Copy the entries exactly. Leave out any pictures.

Screenshot and code edit data:
━━━━━━━━
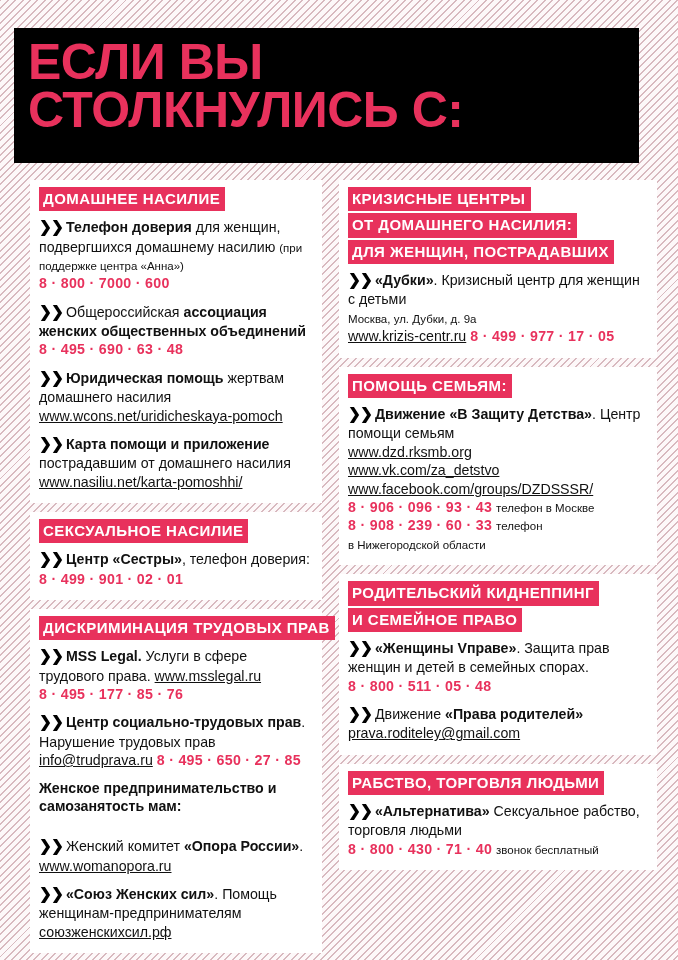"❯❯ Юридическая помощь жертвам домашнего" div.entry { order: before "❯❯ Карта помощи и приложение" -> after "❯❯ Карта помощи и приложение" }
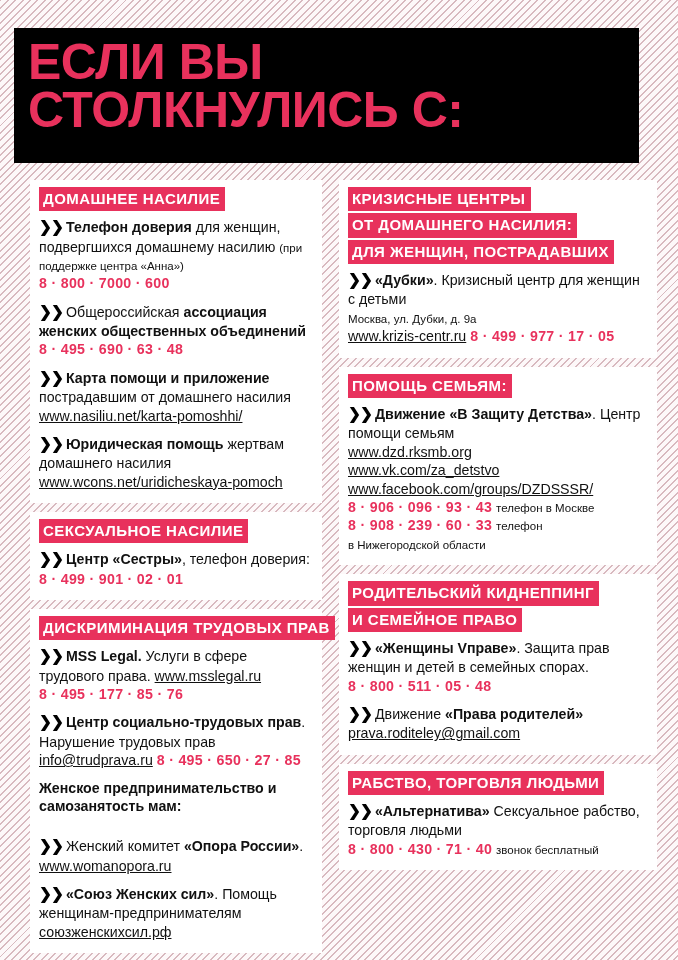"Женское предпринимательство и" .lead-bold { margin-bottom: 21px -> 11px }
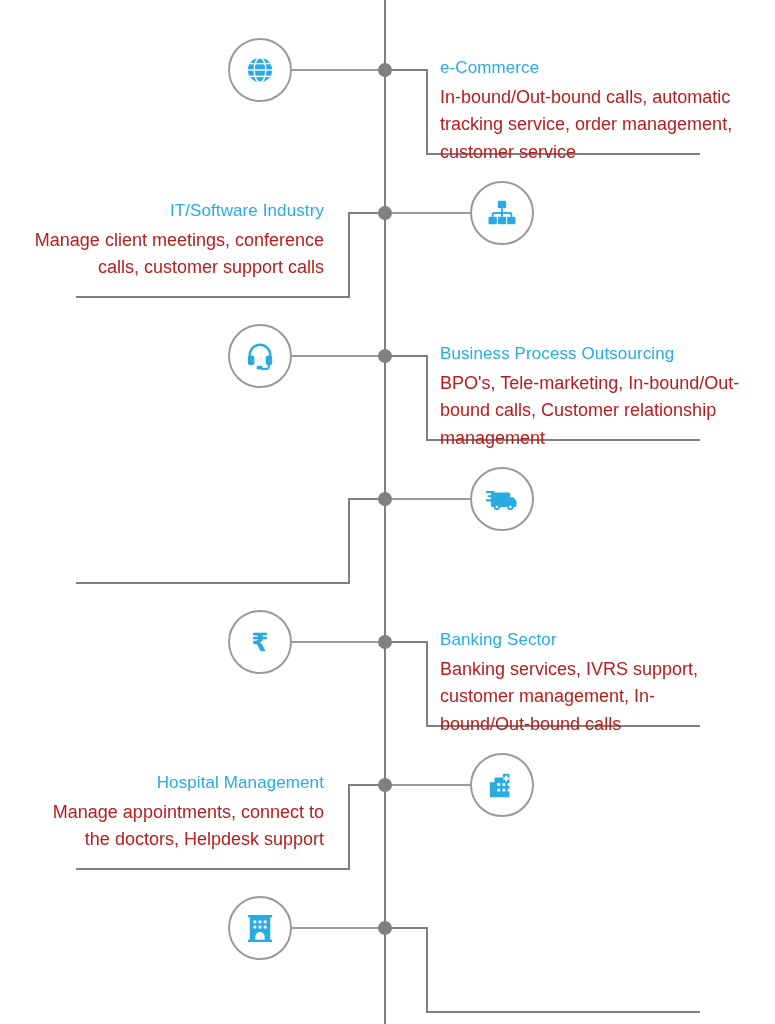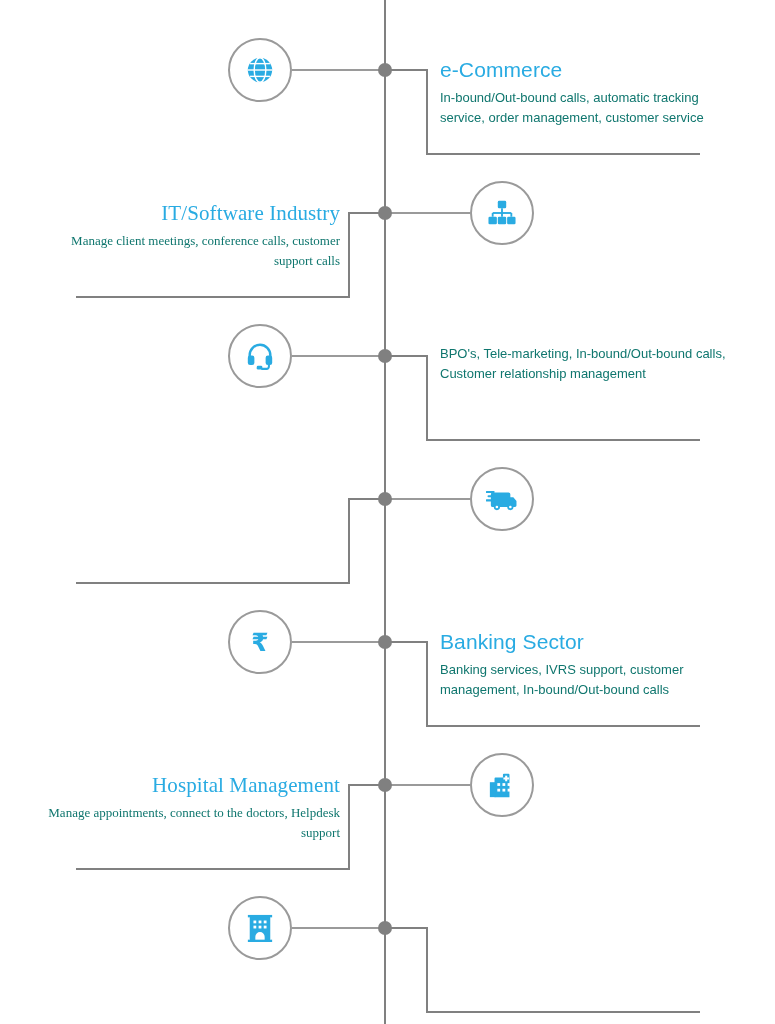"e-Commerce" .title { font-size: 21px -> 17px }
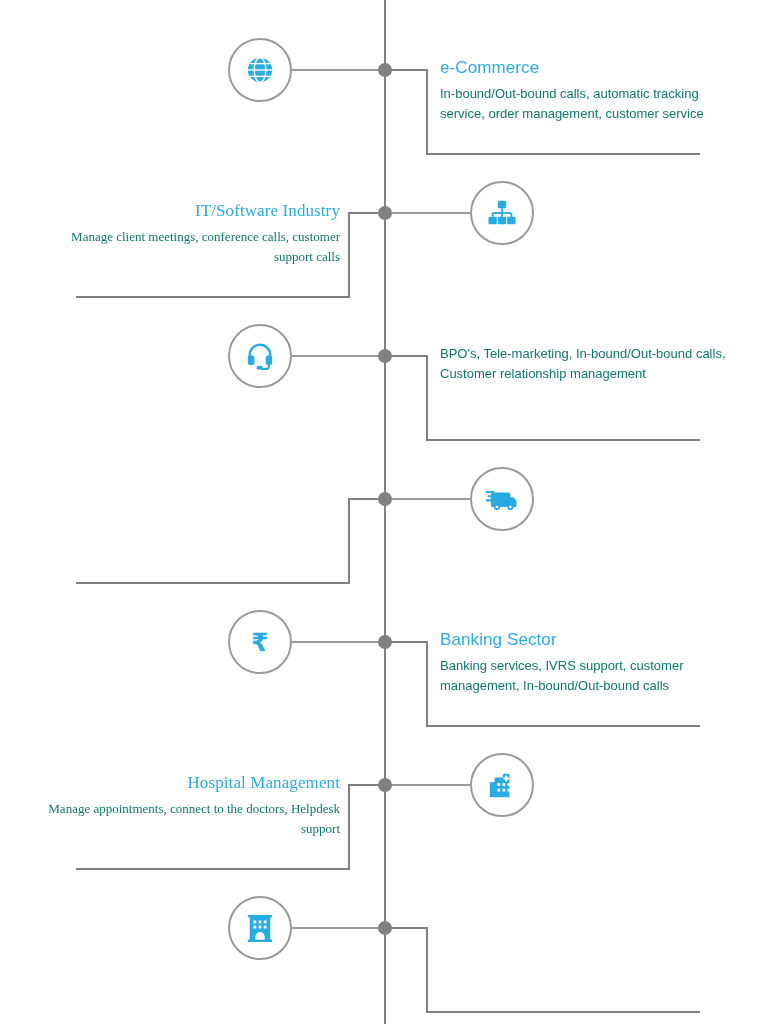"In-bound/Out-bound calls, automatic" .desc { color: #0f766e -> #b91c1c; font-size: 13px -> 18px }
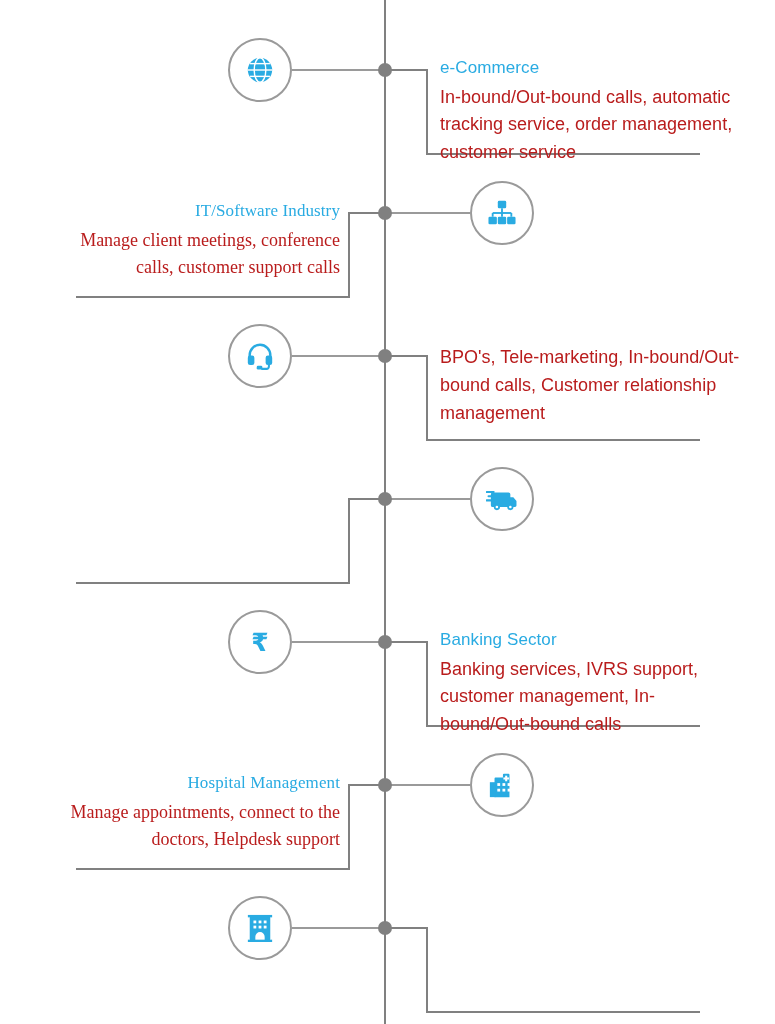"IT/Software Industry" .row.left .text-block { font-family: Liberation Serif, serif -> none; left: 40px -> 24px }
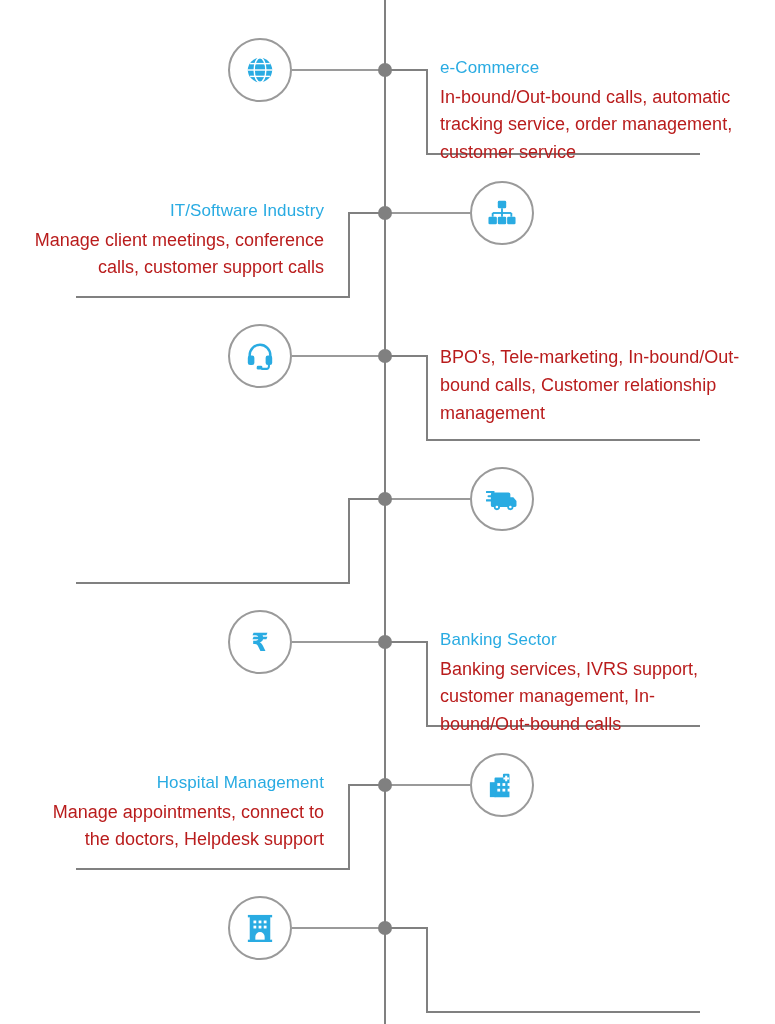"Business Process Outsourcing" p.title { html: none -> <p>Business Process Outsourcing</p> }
━━━━━━━━
Answer to this problem:
"❯❯ Юридическая помощь жертвам домашнего" div.entry { order: before "❯❯ Карта помощи и приложение" -> after "❯❯ Карта помощи и приложение" }
"Женское предпринимательство и" .lead-bold { margin-bottom: 21px -> 11px }
"e-Commerce" .title { font-size: 21px -> 17px }
"In-bound/Out-bound calls, automatic" .desc { color: #0f766e -> #b91c1c; font-size: 13px -> 18px }
"IT/Software Industry" .row.left .text-block { font-family: Liberation Serif, serif -> none; left: 40px -> 24px }
"Business Process Outsourcing" p.title { html: none -> <p>Business Process Outsourcing</p> }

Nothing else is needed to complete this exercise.